Les parents de Bagaria, Rika et Ramesh, se sont rencontrés et mariés au Kenya, mais ont déménagé au Royaume-Uni pour sa naissance, en 1970, afin qu’elle obtienne ce qu’ils considéraient comme un passeport plus souhaitable. « Nous voulions qu’elle ait ce droit », m’a dit Rekha. Après avoir vécu brièvement en Zambie puis être retournés en Angleterre pour la naissance du frère de Bagaria, Rekha et Ramesh déménagent à Los Angeles, où ils ont créé une entreprise de lavage de voitures prospère. Ils ont pris leur fils en bas âge mais ont laissé Pajaria, alors âgée de cinq ans, à Londres, avec ses grands-parents, pour poursuivre des études pendant qu’ils s’installaient. En raison de problèmes de visa, elle n’a retrouvé sa famille à Los Angeles que trois ans plus tard. Bagaria se souvient: « J’avais l’habitude de voir ces gens de mon père mais je ne les connaissais pas et il n’y avait pas d’Indiens ici. » La télévision est devenue une fenêtre sur une culture inconnue. Chaque semaine, la famille se réunissait pour regarder « Dallas » et « Dynasty ». Bagaria déclare qu’elle a perdu son accent britannique en deux mois.

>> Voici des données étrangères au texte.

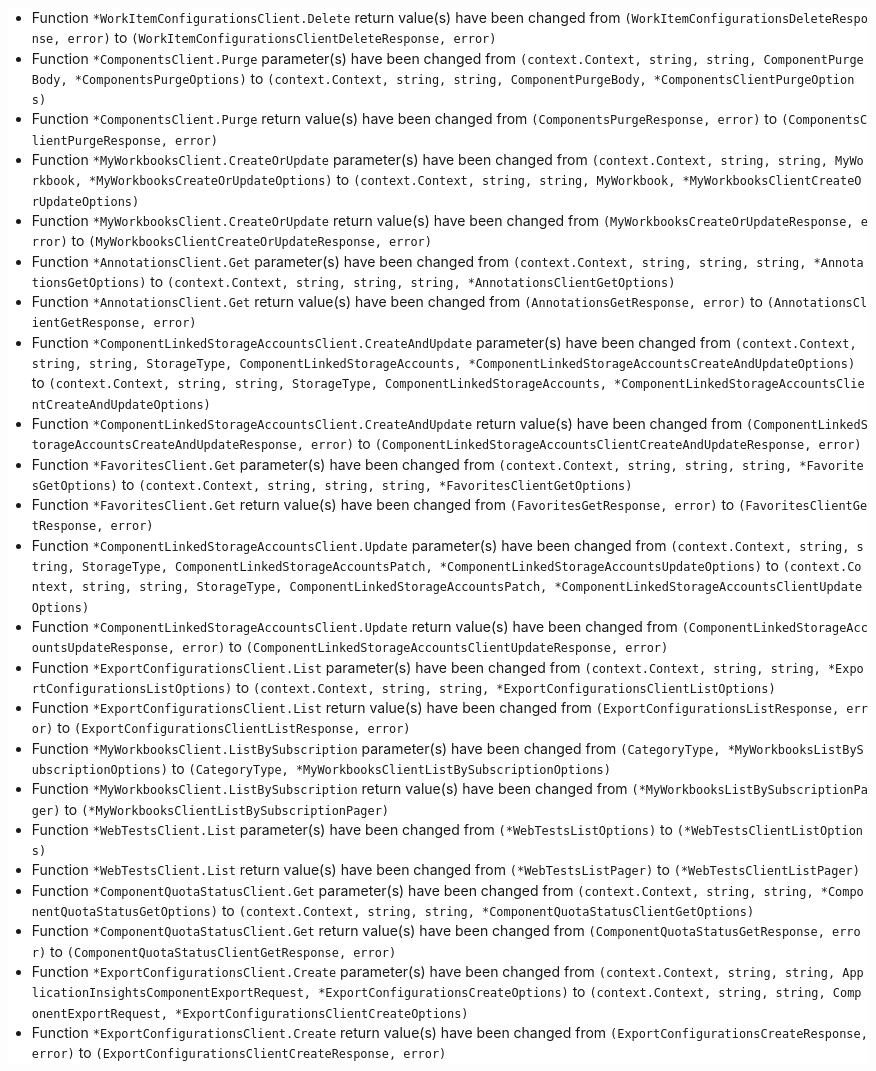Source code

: - Function `*WorkItemConfigurationsClient.Delete` return value(s) have been changed from `(WorkItemConfigurationsDeleteResponse, error)` to `(WorkItemConfigurationsClientDeleteResponse, error)`
- Function `*ComponentsClient.Purge` parameter(s) have been changed from `(context.Context, string, string, ComponentPurgeBody, *ComponentsPurgeOptions)` to `(context.Context, string, string, ComponentPurgeBody, *ComponentsClientPurgeOptions)`
- Function `*ComponentsClient.Purge` return value(s) have been changed from `(ComponentsPurgeResponse, error)` to `(ComponentsClientPurgeResponse, error)`
- Function `*MyWorkbooksClient.CreateOrUpdate` parameter(s) have been changed from `(context.Context, string, string, MyWorkbook, *MyWorkbooksCreateOrUpdateOptions)` to `(context.Context, string, string, MyWorkbook, *MyWorkbooksClientCreateOrUpdateOptions)`
- Function `*MyWorkbooksClient.CreateOrUpdate` return value(s) have been changed from `(MyWorkbooksCreateOrUpdateResponse, error)` to `(MyWorkbooksClientCreateOrUpdateResponse, error)`
- Function `*AnnotationsClient.Get` parameter(s) have been changed from `(context.Context, string, string, string, *AnnotationsGetOptions)` to `(context.Context, string, string, string, *AnnotationsClientGetOptions)`
- Function `*AnnotationsClient.Get` return value(s) have been changed from `(AnnotationsGetResponse, error)` to `(AnnotationsClientGetResponse, error)`
- Function `*ComponentLinkedStorageAccountsClient.CreateAndUpdate` parameter(s) have been changed from `(context.Context, string, string, StorageType, ComponentLinkedStorageAccounts, *ComponentLinkedStorageAccountsCreateAndUpdateOptions)` to `(context.Context, string, string, StorageType, ComponentLinkedStorageAccounts, *ComponentLinkedStorageAccountsClientCreateAndUpdateOptions)`
- Function `*ComponentLinkedStorageAccountsClient.CreateAndUpdate` return value(s) have been changed from `(ComponentLinkedStorageAccountsCreateAndUpdateResponse, error)` to `(ComponentLinkedStorageAccountsClientCreateAndUpdateResponse, error)`
- Function `*FavoritesClient.Get` parameter(s) have been changed from `(context.Context, string, string, string, *FavoritesGetOptions)` to `(context.Context, string, string, string, *FavoritesClientGetOptions)`
- Function `*FavoritesClient.Get` return value(s) have been changed from `(FavoritesGetResponse, error)` to `(FavoritesClientGetResponse, error)`
- Function `*ComponentLinkedStorageAccountsClient.Update` parameter(s) have been changed from `(context.Context, string, string, StorageType, ComponentLinkedStorageAccountsPatch, *ComponentLinkedStorageAccountsUpdateOptions)` to `(context.Context, string, string, StorageType, ComponentLinkedStorageAccountsPatch, *ComponentLinkedStorageAccountsClientUpdateOptions)`
- Function `*ComponentLinkedStorageAccountsClient.Update` return value(s) have been changed from `(ComponentLinkedStorageAccountsUpdateResponse, error)` to `(ComponentLinkedStorageAccountsClientUpdateResponse, error)`
- Function `*ExportConfigurationsClient.List` parameter(s) have been changed from `(context.Context, string, string, *ExportConfigurationsListOptions)` to `(context.Context, string, string, *ExportConfigurationsClientListOptions)`
- Function `*ExportConfigurationsClient.List` return value(s) have been changed from `(ExportConfigurationsListResponse, error)` to `(ExportConfigurationsClientListResponse, error)`
- Function `*MyWorkbooksClient.ListBySubscription` parameter(s) have been changed from `(CategoryType, *MyWorkbooksListBySubscriptionOptions)` to `(CategoryType, *MyWorkbooksClientListBySubscriptionOptions)`
- Function `*MyWorkbooksClient.ListBySubscription` return value(s) have been changed from `(*MyWorkbooksListBySubscriptionPager)` to `(*MyWorkbooksClientListBySubscriptionPager)`
- Function `*WebTestsClient.List` parameter(s) have been changed from `(*WebTestsListOptions)` to `(*WebTestsClientListOptions)`
- Function `*WebTestsClient.List` return value(s) have been changed from `(*WebTestsListPager)` to `(*WebTestsClientListPager)`
- Function `*ComponentQuotaStatusClient.Get` parameter(s) have been changed from `(context.Context, string, string, *ComponentQuotaStatusGetOptions)` to `(context.Context, string, string, *ComponentQuotaStatusClientGetOptions)`
- Function `*ComponentQuotaStatusClient.Get` return value(s) have been changed from `(ComponentQuotaStatusGetResponse, error)` to `(ComponentQuotaStatusClientGetResponse, error)`
- Function `*ExportConfigurationsClient.Create` parameter(s) have been changed from `(context.Context, string, string, ApplicationInsightsComponentExportRequest, *ExportConfigurationsCreateOptions)` to `(context.Context, string, string, ComponentExportRequest, *ExportConfigurationsClientCreateOptions)`
- Function `*ExportConfigurationsClient.Create` return value(s) have been changed from `(ExportConfigurationsCreateResponse, error)` to `(ExportConfigurationsClientCreateResponse, error)`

Rekha et Ramesh aimaient divertir, organisant des fêtes avec des groupes jouant de la musique indienne tôt le matin. Mais ils ont essayé – en vain – d’empêcher leur fille de fréquenter ou même de jouer au volley. « Ces courts-métrages sont trop courts, m’a dit Bagaria. Quand elle était au lycée, elle a déconcerté ses aînés en déclarant qu’elle voulait travailler dans le divertissement. « Même plus tard, quand j’étais sur la couverture de chanceUne de mes tantes indiennes disait : ‘Nous sommes si fiers de toi, Bella, mais c’est juste que Surprendredit Bagaria. (Imprimé dans son bureau, par l’artiste Maria Qamar, il montre une femme ornée de bindi demandant : « Quelqu’un a-t-il vu mon shramat ?! » – le mot hindi pour honte.) pour le concours féminin Miss India California. D’origine indienne, à la suggestion d’un ami de la famille. Pour la partie talent du concours, elle a appris une danse du film classique de Bollywood, The Proof. Les organisateurs du concours ont déclaré que Bagaria avait initialement « deux pieds gauches », m’a dit Rekha, mais elle a remporté le titre, suivi de Miss India USA, et enfin de Miss India Universe en 1991. (J’ai pris congé de l’école, puis j’ai obtenu mon diplôme de la California State University, Long Beach.)